Oh, man. I'm not sure how many times I pinched myself, but I did manage to hang on to consciousness somehow. That's how I know that before the finish, Harrison had even un-tethered the drag show from its actors - so its "characters" could run around like avatars, independent of the actors playing them, not to mention the actors playing the actors playing them. To be honest, it struck me, briefly, that this set-up had possibilities as a kind of stage-bound Purple Drag of Cairo. But Harrison simply doesn't have the dramatic chops to pull that off; this final development doesn't go anywhere at all, it's just stated. As we realize everything in the play has been. He hasn't been writing a play - he's been checking off little boxes on some sort of chart of the post-graduate zeitgeist. And then waiting to be patted on the head by Paula Vogel.
Ah, yes - Paula Vogel, the woman who unleashed both Ruhl and Harrison on the world from her position as head of the Brown playwriting program (she's now at Yale). I've suffered through three plays by Ruhl and two by Harrison (the other, Kid-Simple, was like listening to nails on a chalkboard for two hours). After that experience, I told the little fringe company that had put it on that I had hated it so much I wasn't going to review it. I just didn't want to drag them through such a pan.
Should I have done the same with Theatre on Fire? Maybe so. The show definitely kept moving, and the troupe got their laughs from the audience, even though generally they were doing what's known as "indicating" rather than acting. There was smart, lively work from Craig Houk (even though his character doesn't make much sense) and broader-than-broad, but still effective, playing from Greg Maraio. Crystal Lisbon threw herself into the role of the gender-bending directress of the play-within-a-play, and like her male cohorts, definitely got her share of laughs. The only person doing any internal work, however, was Lisa Caron Driscoll, as the stick-in-the-mud wife who just can't see what "art" there is to be found in a drag show. (By the finale, we kind of saw her point.) The script's failure was certainly none of these people's fault.

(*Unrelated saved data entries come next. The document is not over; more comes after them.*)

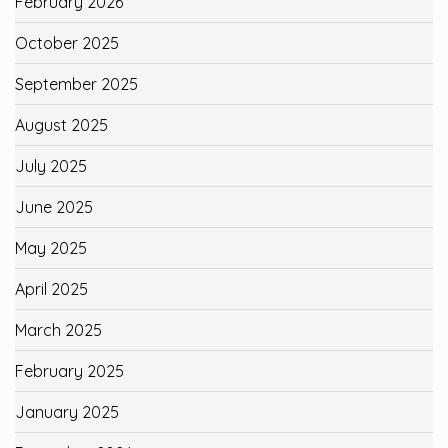
February 2026
October 2025
September 2025
August 2025
July 2025
June 2025
May 2025
April 2025
March 2025
February 2025
January 2025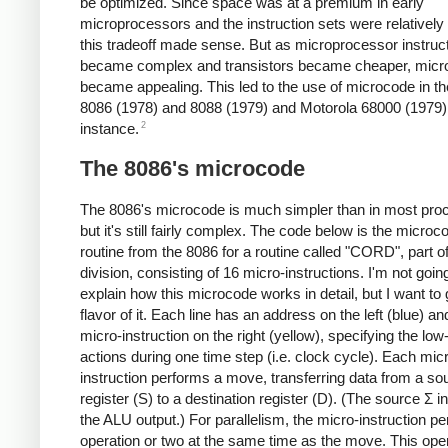
be optimized. Since space was at a premium in early
microprocessors and the instruction sets were relatively
this tradeoff made sense. But as microprocessor instruc
became complex and transistors became cheaper, micr
became appealing. This led to the use of microcode in the
8086 (1978) and 8088 (1979) and Motorola 68000 (1979),
2
instance.
The 8086's microcode
The 8086's microcode is much simpler than in most pro
but it's still fairly complex. The code below is the microc
routine from the 8086 for a routine called "CORD", part of
division, consisting of 16 micro-instructions. I'm not goin
explain how this microcode works in detail, but I want to 
flavor of it. Each line has an address on the left (blue) an
micro-instruction on the right (yellow), specifying the low
actions during one time step (i.e. clock cycle). Each mic
instruction performs a move, transferring data from a so
register (S) to a destination register (D). (The source Σ i
the ALU output.) For parallelism, the micro-instruction p
operation or two at the same time as the move. This oper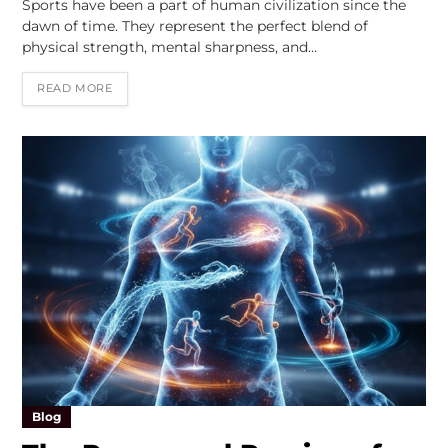
Sports have been a part of human civilization since the
dawn of time. They represent the perfect blend of
physical strength, mental sharpness, and…
READ MORE
Blog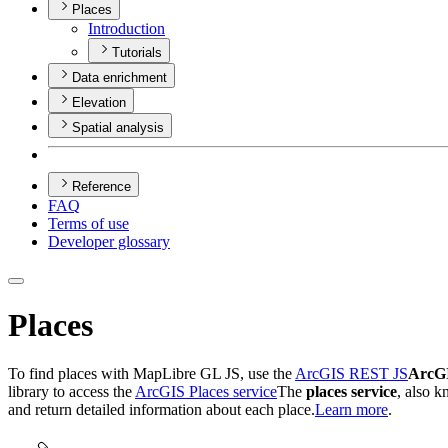
Places
Introduction
Tutorials
Data enrichment
Elevation
Spatial analysis
Reference
FAQ
Terms of use
Developer glossary
Places
To find places with MapLibre GL JS, use the
ArcGIS REST JS
ArcG
library to access the
ArcGIS Places service
The
places service
, also 
and return detailed information about each place.
Learn more
.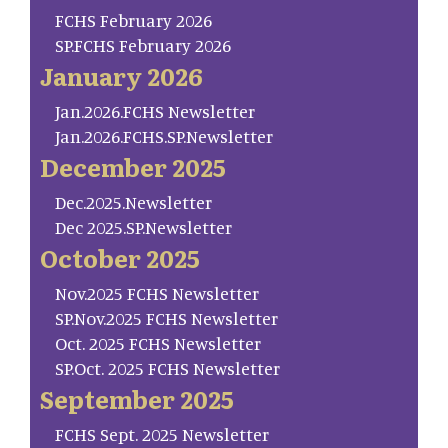
FCHS February 2026
SP.FCHS February 2026
January 2026
Jan.2026.FCHS Newsletter
Jan.2026.FCHS.SP.Newsletter
December 2025
Dec.2025.Newsletter
Dec 2025.SP.Newsletter
October 2025
Nov.2025 FCHS Newsletter
SP.Nov.2025 FCHS Newsletter
Oct. 2025 FCHS Newsletter
SP.Oct. 2025 FCHS Newsletter
September 2025
FCHS Sept. 2025 Newsletter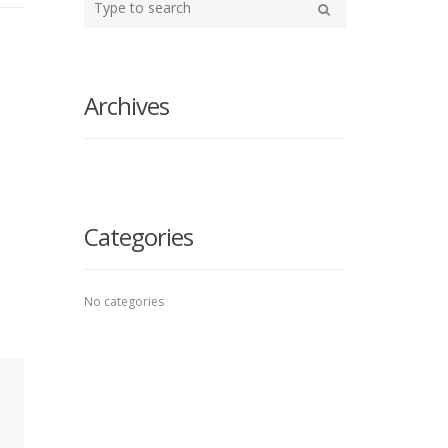
your
Search
search
here
Archives
Categories
No categories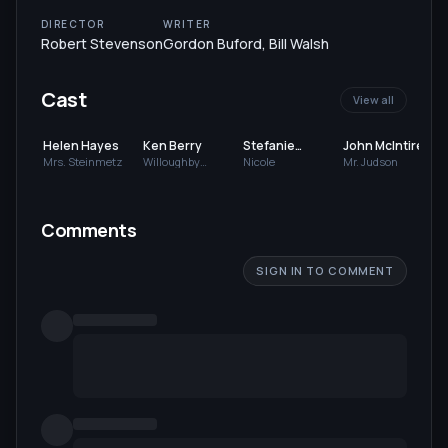
DIRECTOR
WRITER
Robert Stevenson
Gordon Buford
,
Bill Walsh
Cast
View all
Helen Hayes
Ken Berry
Stefanie
John McIntire
Powers
Mrs. Steinmetz
Willoughby
Nicole
Mr. Judson
Whitfield
Comments
SIGN IN TO COMMENT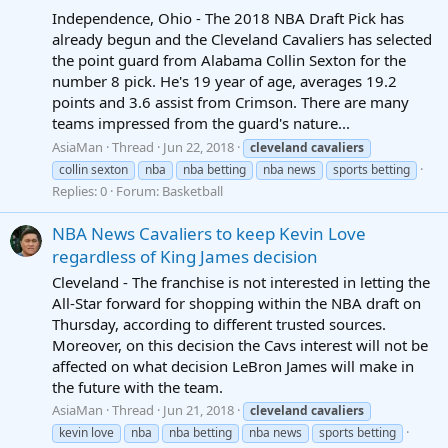
Independence, Ohio - The 2018 NBA Draft Pick has
already begun and the Cleveland Cavaliers has selected
the point guard from Alabama Collin Sexton for the
number 8 pick. He's 19 year of age, averages 19.2
points and 3.6 assist from Crimson. There are many
teams impressed from the guard's nature...
AsiaMan
Thread
Jun 22, 2018
cleveland
cavaliers
collin sexton
nba
nba betting
nba news
sports betting
Replies: 0
Forum:
Basketball
NBA News Cavaliers to keep Kevin Love
regardless of King James decision
Cleveland - The franchise is not interested in letting the
All-Star forward for shopping within the NBA draft on
Thursday, according to different trusted sources.
Moreover, on this decision the Cavs interest will not be
affected on what decision LeBron James will make in
the future with the team.
AsiaMan
Thread
Jun 21, 2018
cleveland
cavaliers
kevin love
nba
nba betting
nba news
sports betting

But of course it is Jordan Harrison's fault, as well as the fault of a whole cult within the theatrical world today that encourages this kind of thing. It seems strange to say, but once academic theories were constructed to explain the latest drama; now, the latest drama is constructed to explain academic theories. And I do want to say to Paula Vogel: I know you mean well, but you're killing our theatre, so please stop. I'm sure you loved mothering these immature talents, and that was fine as long as everything stayed within the classroom walls at Brown. But what you have done by propelling your protégées onto the professional stage is create an entire genre of juvenilia in American theatre. The juvenile is now a state to be aspired to - one in which 'closure,' and even development, is scorned; one in which the rules of time and space are pointlessly bent, and characters appear and disappear at will, and babble about "a philosophy of hats." And we are expected to be just pleased as punch that little Sarah and Jordan actually finished another play! Please, please, please stop.